Les révoltes instinctives nous permettent de dire qu’un cheval qui accepte des aliments au cours d’une crise ne présente pas d’indigestion par surcharge. Qu’un cheval qui accepte de boire n’est atteint ni d’indigestion d’eau, ni de rétention d’urine.
Le cheval qui se campe pour uriner sort le pénis. Tout cheval qui se campe sans sortir le pénis ne prend pas cette attitude pour la miction. La jument qui se campe pour uriner lève la queue. Si le camper ne s’accompagne pas de geste caudal il n’a rien à voir avec la miction.
Un cheval qui fait des efforts de défécation a l’anus ouvert. Si les efforts ne s’accompagnent pas de béance anale ils ont un autre but que la défécation.
L’absence de toute manifestation autre que l’accablement doit faire craindre l’accalmie traitresse. Quel que soit le calme apparent d’un patient il ne faut pas le considérer guéri s’il est permis de constater de la crispation des naseaux. Les naseaux sont de véritables esthésiomètres ils constituent même un excellent baromètre des coliques. Quand ils sont crispés en permanence la crise est grave. Elle l’est moins quand les naseaux sont alternativement ronds et crispés. Elle est bénigne quand les naseaux restent ronds.

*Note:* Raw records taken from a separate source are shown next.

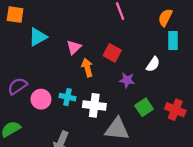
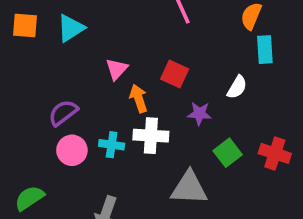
cyan triangle: (38, 37) -> (71, 28), moved
purple semicircle: (17, 86) -> (63, 113), moved
white cross: (94, 105) -> (151, 136), moved

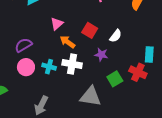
cyan rectangle: (265, 50) -> (149, 54), moved
white semicircle: (237, 87) -> (116, 36), moved
orange arrow: (139, 98) -> (67, 42), turned -42
red cross: (275, 153) -> (138, 72), moved

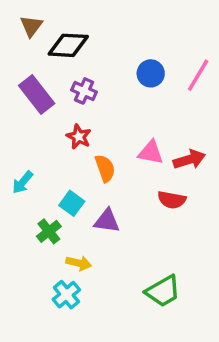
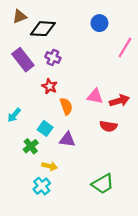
brown triangle: (31, 26) -> (20, 16), turned 32
blue circle: (151, 73) -> (99, 23), moved

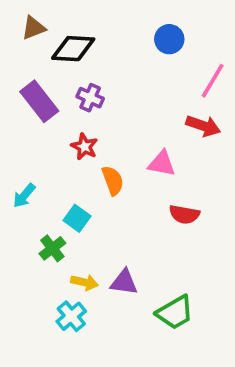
red arrow: (119, 101) -> (203, 126), moved, turned 36
purple triangle: (67, 140) -> (124, 282), moved

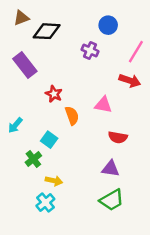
purple cross: (90, 98) -> (90, 50), moved
purple triangle: (124, 282) -> (111, 169), moved

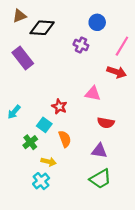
red star: (54, 94) -> (59, 107), moved
orange semicircle: (72, 116) -> (65, 139), moved

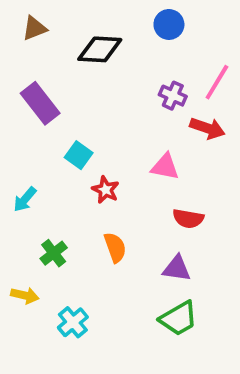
blue circle: (97, 22) -> (169, 24), moved
black diamond: (42, 28) -> (100, 49), moved
purple cross: (81, 45) -> (173, 96), moved
cyan square: (44, 125) -> (79, 155), moved
yellow arrow: (49, 162) -> (25, 295), moved

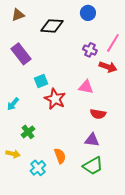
cyan square: (79, 155) -> (41, 81), turned 32
red star: (106, 190) -> (55, 99), size x1.5
orange semicircle: (115, 247) -> (60, 156), moved

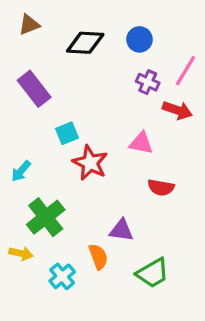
blue circle: (88, 13) -> (139, 39), moved
green cross: (28, 132) -> (46, 217), size x1.6
purple triangle: (92, 140) -> (121, 230), moved

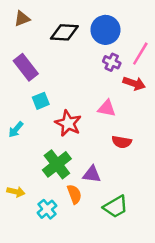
blue circle: (139, 39) -> (105, 30), size x1.5
cyan square: (67, 133) -> (41, 101), moved
green cross: (46, 217) -> (57, 164), moved

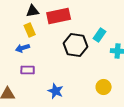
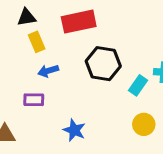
black triangle: (33, 11) -> (27, 17), moved
cyan rectangle: (100, 35) -> (138, 85), moved
blue arrow: (23, 48) -> (48, 71), moved

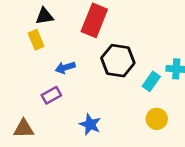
red rectangle: (79, 22) -> (94, 20), turned -56
yellow rectangle: (37, 42) -> (36, 40), moved
purple rectangle: (34, 100) -> (51, 95), turned -30

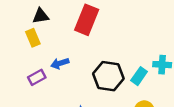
black hexagon: (118, 61) -> (108, 76), moved
purple rectangle: (51, 95) -> (37, 77), moved

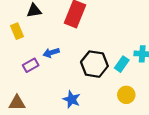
yellow rectangle: (33, 38) -> (17, 31), moved

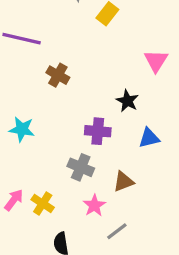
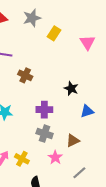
pink triangle: (156, 61) -> (87, 42), moved
purple cross: (98, 131) -> (44, 110), moved
gray line: (117, 231) -> (79, 173), moved

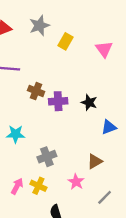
purple cross: (44, 110) -> (58, 101), moved
gray cross: (45, 134) -> (47, 157), moved, turned -35

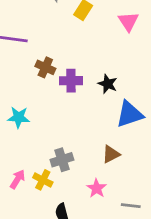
blue triangle: (109, 127) -> (130, 114), size x1.5
gray cross: (47, 157) -> (62, 160), moved
pink star: (76, 182) -> (96, 188), moved
gray line: (105, 197) -> (131, 206), moved, turned 49

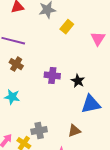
brown cross: (45, 67) -> (16, 64), moved

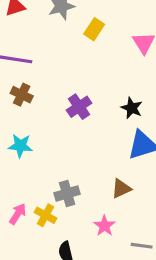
purple cross: (52, 75) -> (79, 107), turned -35
black star: (78, 81) -> (132, 108), moved

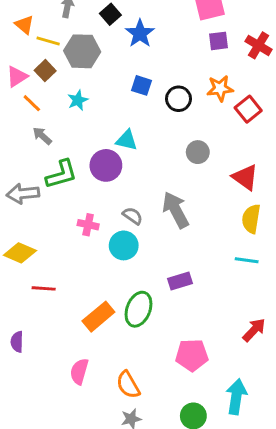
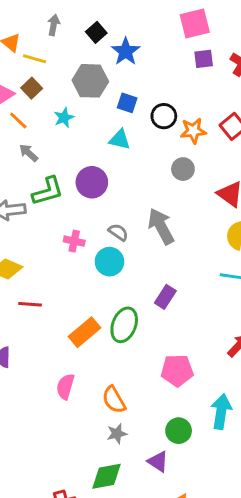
gray hexagon: (82, 51) -> (90, 81), moved
orange star: (220, 88) -> (193, 131), moved
cyan triangle: (127, 140) -> (120, 140), moved
purple rectangle: (180, 281) -> (165, 297), turned -40

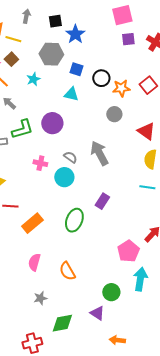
black square: (96, 32) -> (55, 21), turned 32
orange rectangle: (84, 332) -> (32, 223), moved
pink pentagon: (177, 370) -> (128, 251), moved, turned -30
gray star: (117, 434) -> (40, 298), moved

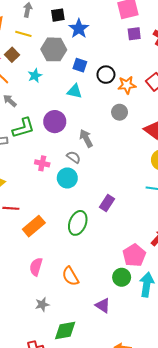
yellow line: (13, 39) -> (23, 34), moved
gray arrow: (99, 153) -> (86, 138), moved, size x0.7
green circle: (111, 292) -> (122, 277), moved
purple triangle: (97, 313) -> (103, 305), moved

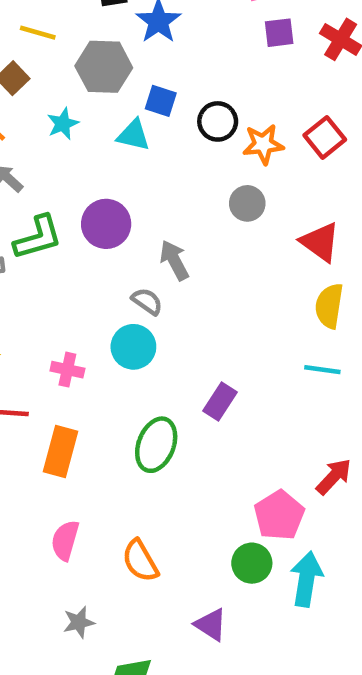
cyan triangle: (75, 91) -> (133, 135), moved
pink cross: (42, 163) -> (67, 370), moved
orange rectangle: (34, 226) -> (61, 452), turned -35

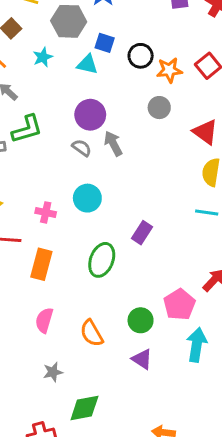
purple circle: (106, 224) -> (90, 115), moved
gray semicircle: (147, 301) -> (82, 148), moved
green circle: (252, 563) -> (141, 320), moved
purple triangle: (211, 625) -> (142, 359), moved

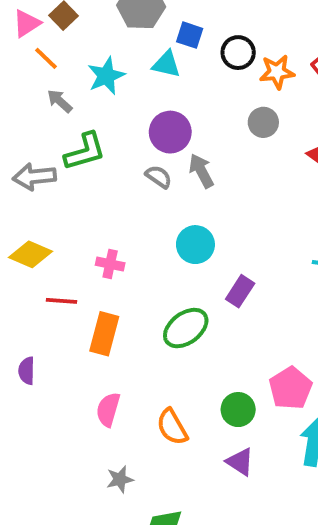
cyan star: (43, 57) -> (106, 76), moved, size x1.4
cyan circle: (87, 198) -> (195, 245), moved
green ellipse: (102, 260) -> (186, 328), turned 32

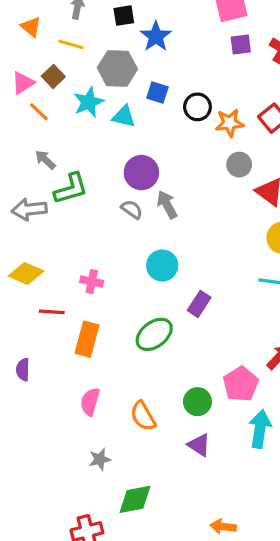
cyan triangle: (166, 64) -> (124, 116), moved
cyan star: (106, 76) -> (89, 102), moved
gray arrow: (60, 101) -> (45, 160), moved
gray circle: (263, 122) -> (239, 165), moved

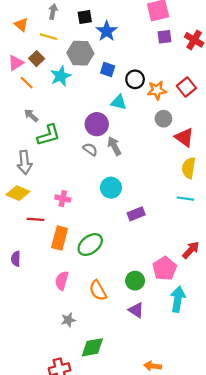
cyan triangle: (124, 116) -> (119, 102), moved
gray arrow: (29, 209) -> (25, 162), moved, turned -90
purple rectangle: (199, 304) -> (136, 214), turned 35
green ellipse: (154, 334) -> (90, 245), moved

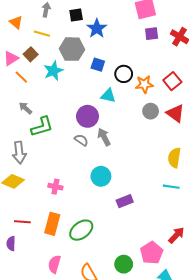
red triangle: (184, 137) -> (175, 113), moved
red line: (35, 219) -> (22, 222), moved

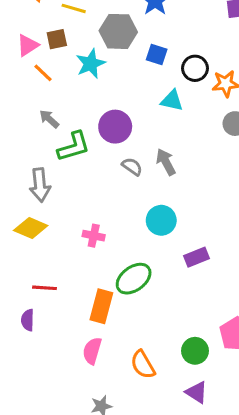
brown square: (31, 54) -> (57, 39), turned 32
purple circle: (87, 116) -> (115, 127), moved
orange rectangle: (52, 224) -> (101, 306), moved
green ellipse: (81, 230) -> (134, 279), moved

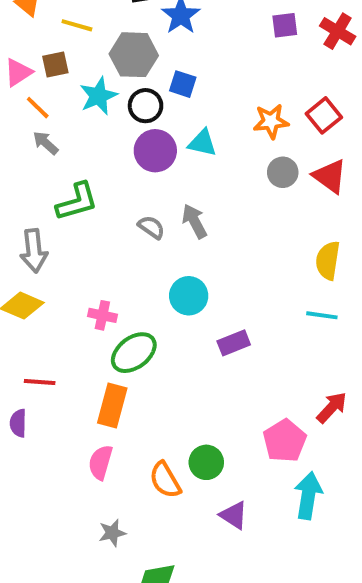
black circle: (195, 68) -> (146, 106), moved
gray arrow: (49, 119) -> (46, 143), moved
purple circle: (115, 127) -> (155, 151), moved
green ellipse: (134, 279) -> (134, 353), moved
green circle: (195, 351) -> (206, 462), moved

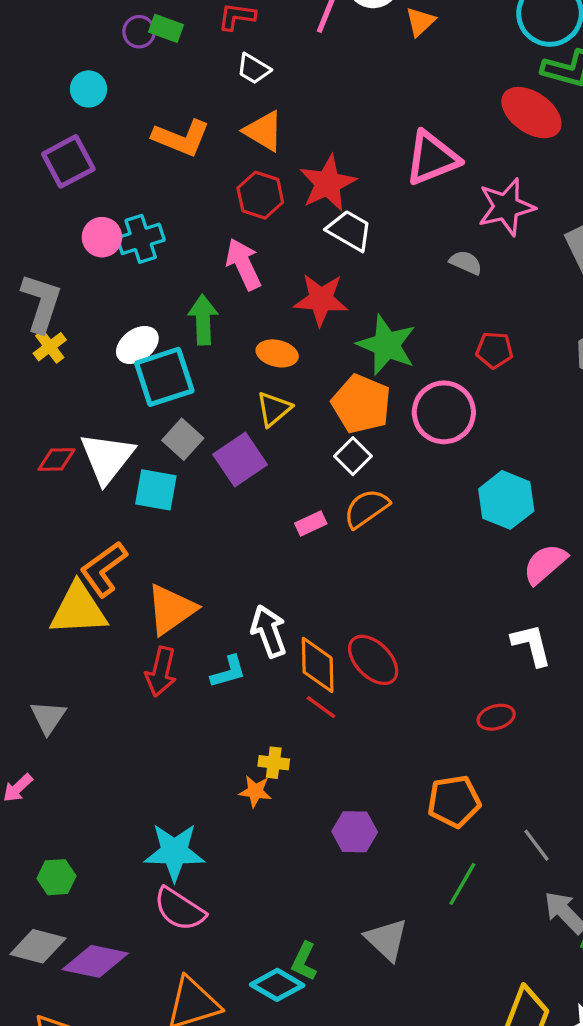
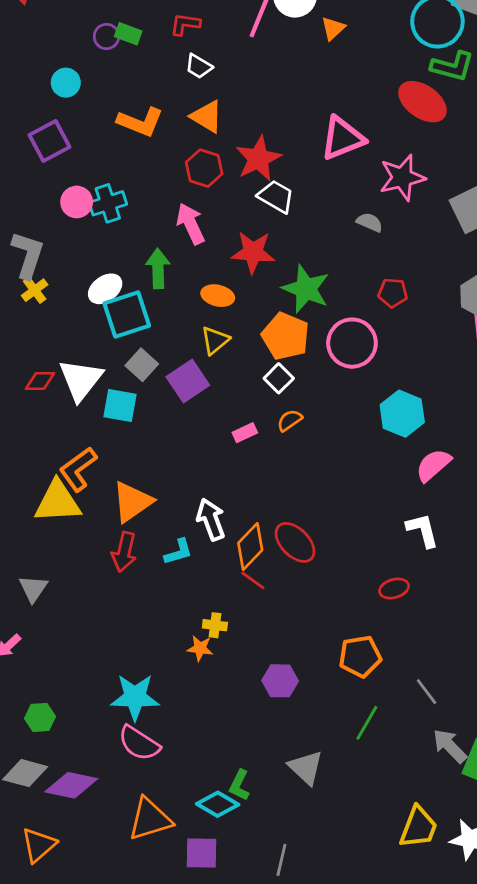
orange semicircle: (366, 508) -> (290, 420), size x0.7
orange diamond: (318, 665) -> (250, 547), turned 45

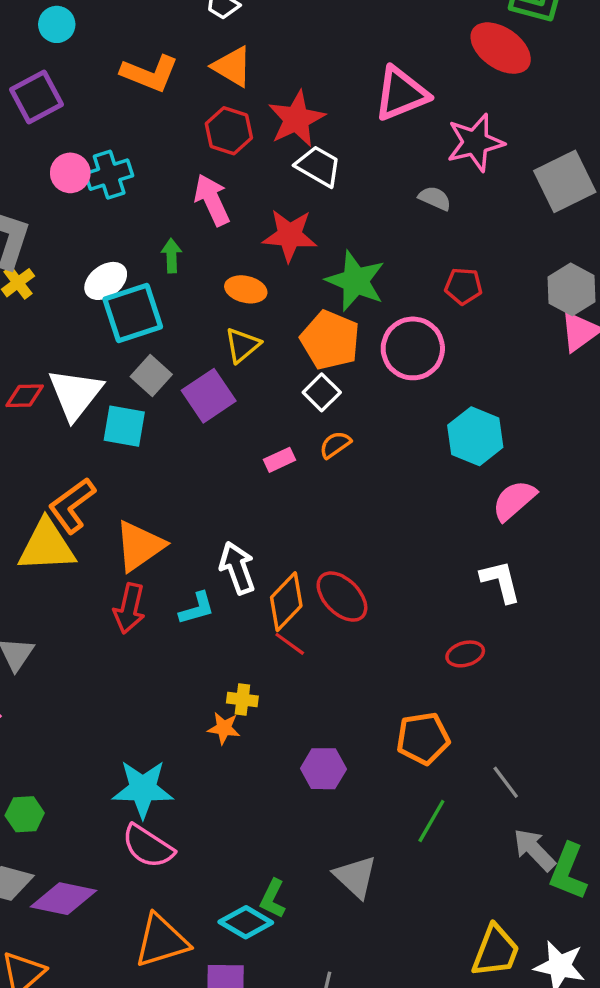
green arrow: (158, 268) -> (172, 256), size x0.7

Pour clore le chapitre de la partie mimée et montrer l’utilité qu’elle présente; qu’il suffise de dire qu’elle nous a permis de porter le diagnostic d’obstruction intestinale sans avoir recours à la partie audible et à la partie chiffrée. Nous avons eu l’occasion de voir un cheval rejeter des blocs de mucus coagulé comparable à du blanc d’œuf cuit. Ce fait nous fit penser à l’obstruction intestinale. Le sémaphore caudal était agité, il y avait des érections et des crises épileptoïdes. Nous portâmes le diagnostic d’obstruction intestinale. L’examen de la partie audible et de la partie chiffrée confirmèrent notre opinion qui fut reconnue exacte à l’autopsié. La partie mimée ne permet pas souvent de se prononcer aussi catégoriquement mais il n’en est pas moins vrai que les indications qu’elle fournit sont suffisamment intéressantes pour que le praticien s’ingénie à déchiffrer le langage des gestes.